§ ACTIVITY
Two lines mark the range in the entries below: the one holding "Student Course Evaluation Comments" and the one holding "than the EVB/target board.". Set down those two and all lines between them, exactly.

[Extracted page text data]
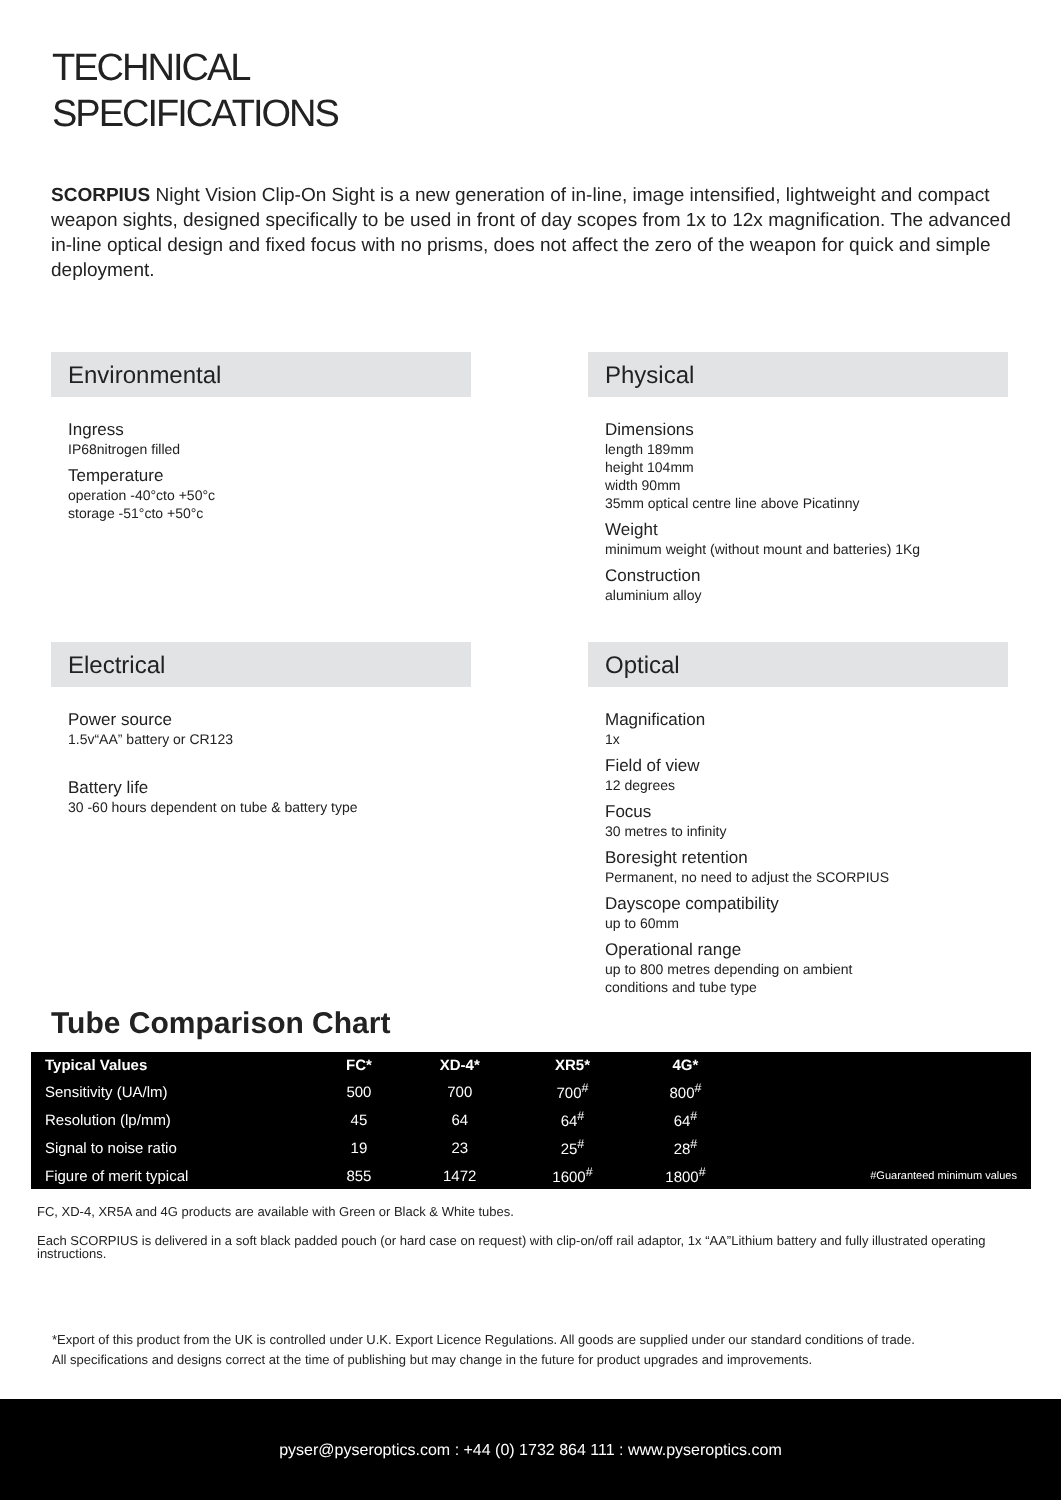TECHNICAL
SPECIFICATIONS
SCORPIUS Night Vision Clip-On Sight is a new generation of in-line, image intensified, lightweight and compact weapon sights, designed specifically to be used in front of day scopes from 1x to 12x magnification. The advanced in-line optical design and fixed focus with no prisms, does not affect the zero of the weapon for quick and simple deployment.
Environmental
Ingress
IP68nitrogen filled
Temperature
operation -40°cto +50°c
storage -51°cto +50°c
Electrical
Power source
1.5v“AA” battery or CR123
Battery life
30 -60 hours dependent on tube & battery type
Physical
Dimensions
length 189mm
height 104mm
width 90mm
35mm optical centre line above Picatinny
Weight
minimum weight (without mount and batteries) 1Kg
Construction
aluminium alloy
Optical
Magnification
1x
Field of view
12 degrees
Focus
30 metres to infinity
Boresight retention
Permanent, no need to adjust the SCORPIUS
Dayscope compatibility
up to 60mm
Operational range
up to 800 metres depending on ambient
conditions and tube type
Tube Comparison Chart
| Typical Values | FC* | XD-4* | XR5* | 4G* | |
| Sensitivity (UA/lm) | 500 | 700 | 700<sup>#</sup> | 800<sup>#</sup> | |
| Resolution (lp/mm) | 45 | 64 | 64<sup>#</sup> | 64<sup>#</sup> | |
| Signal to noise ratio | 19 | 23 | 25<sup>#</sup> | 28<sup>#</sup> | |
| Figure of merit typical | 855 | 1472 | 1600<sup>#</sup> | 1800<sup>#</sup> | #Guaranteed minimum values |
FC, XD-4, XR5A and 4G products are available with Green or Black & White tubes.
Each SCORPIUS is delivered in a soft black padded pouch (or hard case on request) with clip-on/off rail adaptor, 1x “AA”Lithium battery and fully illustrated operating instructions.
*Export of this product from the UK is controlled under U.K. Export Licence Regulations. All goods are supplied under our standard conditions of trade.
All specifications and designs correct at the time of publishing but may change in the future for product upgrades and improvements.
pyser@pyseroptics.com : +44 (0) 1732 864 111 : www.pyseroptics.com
--
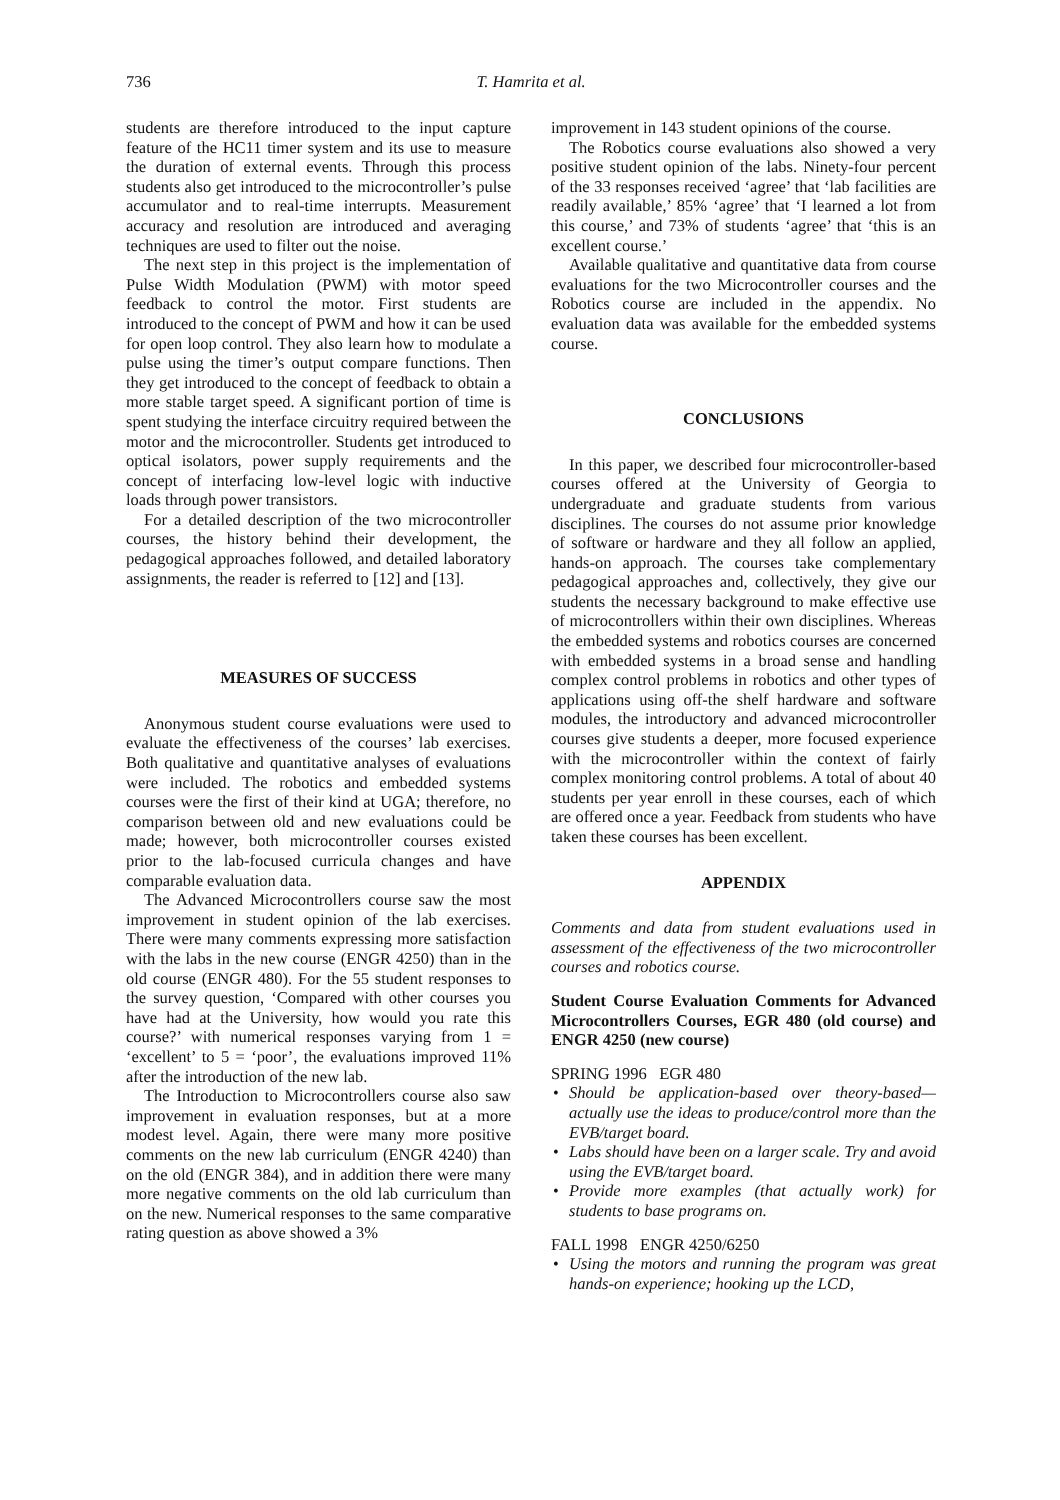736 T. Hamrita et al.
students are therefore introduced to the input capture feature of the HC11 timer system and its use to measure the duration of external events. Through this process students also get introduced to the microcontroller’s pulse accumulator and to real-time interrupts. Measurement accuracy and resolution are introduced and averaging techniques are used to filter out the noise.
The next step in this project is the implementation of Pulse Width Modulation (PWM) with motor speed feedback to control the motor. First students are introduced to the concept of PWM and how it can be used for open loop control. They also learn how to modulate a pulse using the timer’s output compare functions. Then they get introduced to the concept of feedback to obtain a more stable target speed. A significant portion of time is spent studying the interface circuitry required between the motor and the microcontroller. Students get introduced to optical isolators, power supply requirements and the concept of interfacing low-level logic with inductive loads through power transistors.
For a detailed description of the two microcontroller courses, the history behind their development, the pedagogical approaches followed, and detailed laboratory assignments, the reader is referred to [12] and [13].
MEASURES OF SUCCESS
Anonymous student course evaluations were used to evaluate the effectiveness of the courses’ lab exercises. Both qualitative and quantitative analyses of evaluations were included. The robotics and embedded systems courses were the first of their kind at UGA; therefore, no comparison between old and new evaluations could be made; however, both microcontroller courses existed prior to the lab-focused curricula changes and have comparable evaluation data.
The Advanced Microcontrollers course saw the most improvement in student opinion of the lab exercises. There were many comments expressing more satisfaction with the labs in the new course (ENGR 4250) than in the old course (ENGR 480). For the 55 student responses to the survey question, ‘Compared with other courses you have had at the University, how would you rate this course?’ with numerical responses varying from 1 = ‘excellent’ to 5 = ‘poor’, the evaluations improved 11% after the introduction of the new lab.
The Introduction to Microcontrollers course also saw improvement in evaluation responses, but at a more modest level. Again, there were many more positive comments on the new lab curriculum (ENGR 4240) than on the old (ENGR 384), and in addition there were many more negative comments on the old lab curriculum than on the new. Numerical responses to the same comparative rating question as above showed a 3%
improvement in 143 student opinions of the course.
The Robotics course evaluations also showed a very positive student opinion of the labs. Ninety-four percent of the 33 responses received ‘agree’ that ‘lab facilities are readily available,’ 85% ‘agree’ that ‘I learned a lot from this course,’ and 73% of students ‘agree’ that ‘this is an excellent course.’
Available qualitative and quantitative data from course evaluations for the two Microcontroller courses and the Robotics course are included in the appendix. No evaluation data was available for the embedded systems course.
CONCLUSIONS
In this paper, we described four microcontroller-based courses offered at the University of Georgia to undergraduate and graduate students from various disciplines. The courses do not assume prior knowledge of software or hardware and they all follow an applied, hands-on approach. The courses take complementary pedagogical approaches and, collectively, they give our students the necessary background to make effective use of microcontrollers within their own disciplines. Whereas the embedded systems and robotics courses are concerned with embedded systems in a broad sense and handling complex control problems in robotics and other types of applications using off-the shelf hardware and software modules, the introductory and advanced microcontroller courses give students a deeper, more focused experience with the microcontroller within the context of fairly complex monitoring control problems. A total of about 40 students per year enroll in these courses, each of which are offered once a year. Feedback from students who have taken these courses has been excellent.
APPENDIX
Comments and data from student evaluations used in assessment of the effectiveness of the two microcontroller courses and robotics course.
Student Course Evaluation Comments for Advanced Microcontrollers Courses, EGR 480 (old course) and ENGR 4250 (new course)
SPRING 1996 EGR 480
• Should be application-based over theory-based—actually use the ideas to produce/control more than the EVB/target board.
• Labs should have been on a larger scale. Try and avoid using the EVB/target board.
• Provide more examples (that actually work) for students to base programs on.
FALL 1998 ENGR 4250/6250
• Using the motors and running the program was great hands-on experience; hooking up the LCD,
...
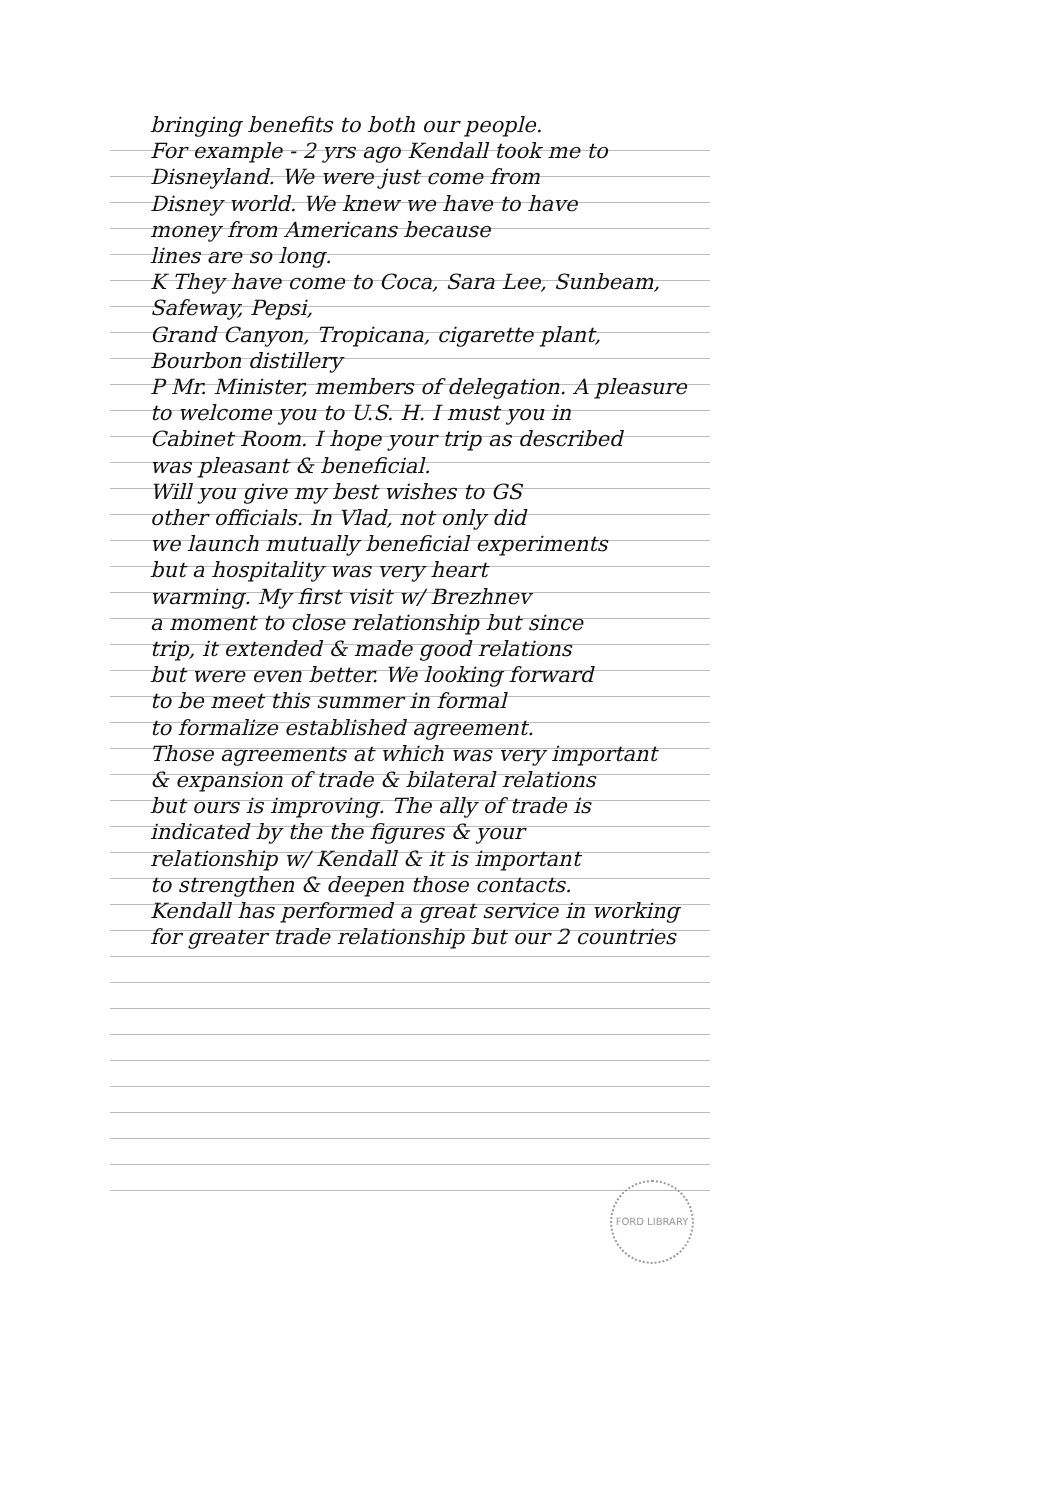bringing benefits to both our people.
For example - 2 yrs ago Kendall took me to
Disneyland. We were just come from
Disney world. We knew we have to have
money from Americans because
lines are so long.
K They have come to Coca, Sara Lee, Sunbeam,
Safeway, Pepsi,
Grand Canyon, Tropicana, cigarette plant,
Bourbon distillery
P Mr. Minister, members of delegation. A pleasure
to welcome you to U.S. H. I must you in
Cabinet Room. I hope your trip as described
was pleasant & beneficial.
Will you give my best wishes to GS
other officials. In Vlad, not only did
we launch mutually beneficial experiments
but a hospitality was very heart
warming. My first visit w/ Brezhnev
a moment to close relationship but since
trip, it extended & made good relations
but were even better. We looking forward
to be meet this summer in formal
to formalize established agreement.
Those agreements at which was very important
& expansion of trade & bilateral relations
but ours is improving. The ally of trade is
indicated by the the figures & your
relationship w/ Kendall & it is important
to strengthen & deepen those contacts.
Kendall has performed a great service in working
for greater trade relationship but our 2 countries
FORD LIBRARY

§ WRITTEN ANSWER
Student Course Evaluation Comments for Advanced Microcontrollers Courses, EGR 480 (old course) and ENGR 4250 (new course)
SPRING 1996 EGR 480
• Should be application-based over theory-based—actually use the ideas to produce/control more than the EVB/target board.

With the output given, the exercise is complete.